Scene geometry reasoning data
*** Block opens ***
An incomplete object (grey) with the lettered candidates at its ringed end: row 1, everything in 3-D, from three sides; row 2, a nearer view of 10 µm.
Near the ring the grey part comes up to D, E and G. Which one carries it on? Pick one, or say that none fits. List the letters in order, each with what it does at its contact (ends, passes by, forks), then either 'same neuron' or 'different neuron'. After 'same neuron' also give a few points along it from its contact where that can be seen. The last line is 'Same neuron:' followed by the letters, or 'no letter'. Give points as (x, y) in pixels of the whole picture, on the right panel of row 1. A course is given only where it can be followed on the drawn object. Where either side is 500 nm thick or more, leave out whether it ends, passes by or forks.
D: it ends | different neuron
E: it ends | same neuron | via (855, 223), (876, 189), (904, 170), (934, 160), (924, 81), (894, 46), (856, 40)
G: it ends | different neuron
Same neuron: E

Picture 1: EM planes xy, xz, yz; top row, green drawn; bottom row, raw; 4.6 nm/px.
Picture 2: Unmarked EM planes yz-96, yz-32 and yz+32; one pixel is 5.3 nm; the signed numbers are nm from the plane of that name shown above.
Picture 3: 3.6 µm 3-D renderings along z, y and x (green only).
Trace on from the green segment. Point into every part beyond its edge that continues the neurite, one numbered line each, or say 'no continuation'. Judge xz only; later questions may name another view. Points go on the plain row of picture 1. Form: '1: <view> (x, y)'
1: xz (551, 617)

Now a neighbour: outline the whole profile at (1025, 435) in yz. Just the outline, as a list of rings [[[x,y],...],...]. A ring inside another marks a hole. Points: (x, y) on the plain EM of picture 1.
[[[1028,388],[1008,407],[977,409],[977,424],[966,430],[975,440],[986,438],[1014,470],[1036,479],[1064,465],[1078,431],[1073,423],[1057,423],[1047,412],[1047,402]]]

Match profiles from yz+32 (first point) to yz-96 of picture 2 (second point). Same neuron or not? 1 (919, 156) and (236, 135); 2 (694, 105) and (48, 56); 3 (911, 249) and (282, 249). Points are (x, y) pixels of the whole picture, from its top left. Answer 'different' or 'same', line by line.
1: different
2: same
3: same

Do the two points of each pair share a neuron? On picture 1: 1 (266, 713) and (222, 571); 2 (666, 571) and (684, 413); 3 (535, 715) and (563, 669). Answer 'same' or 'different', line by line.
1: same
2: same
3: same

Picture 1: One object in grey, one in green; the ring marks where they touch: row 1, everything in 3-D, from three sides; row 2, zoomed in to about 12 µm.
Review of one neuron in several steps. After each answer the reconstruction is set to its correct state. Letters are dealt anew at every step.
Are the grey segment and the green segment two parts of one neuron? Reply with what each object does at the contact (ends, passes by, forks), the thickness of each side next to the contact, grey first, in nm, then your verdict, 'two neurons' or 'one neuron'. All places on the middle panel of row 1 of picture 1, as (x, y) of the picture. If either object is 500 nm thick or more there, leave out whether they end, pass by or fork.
*** Block closes ***
The lines from the one holding "Review of one" to the final line of the entries, both included, are what should be output, exactly and alone.

** SOLUTION BELOW **
Review of one neuron in several steps. After each answer the reconstruction is set to its correct state. Letters are dealt anew at every step.
Are the grey segment and the green segment two parts of one neuron? Reply with what each object does at the contact (ends, passes by, forks), the thickness of each side next to the contact, grey first, in nm, then your verdict, 'two neurons' or 'one neuron'. All places on the middle panel of row 1 of picture 1, as (x, y) of the picture. If either object is 500 nm thick or more there, leave out whether they end, pass by or fork.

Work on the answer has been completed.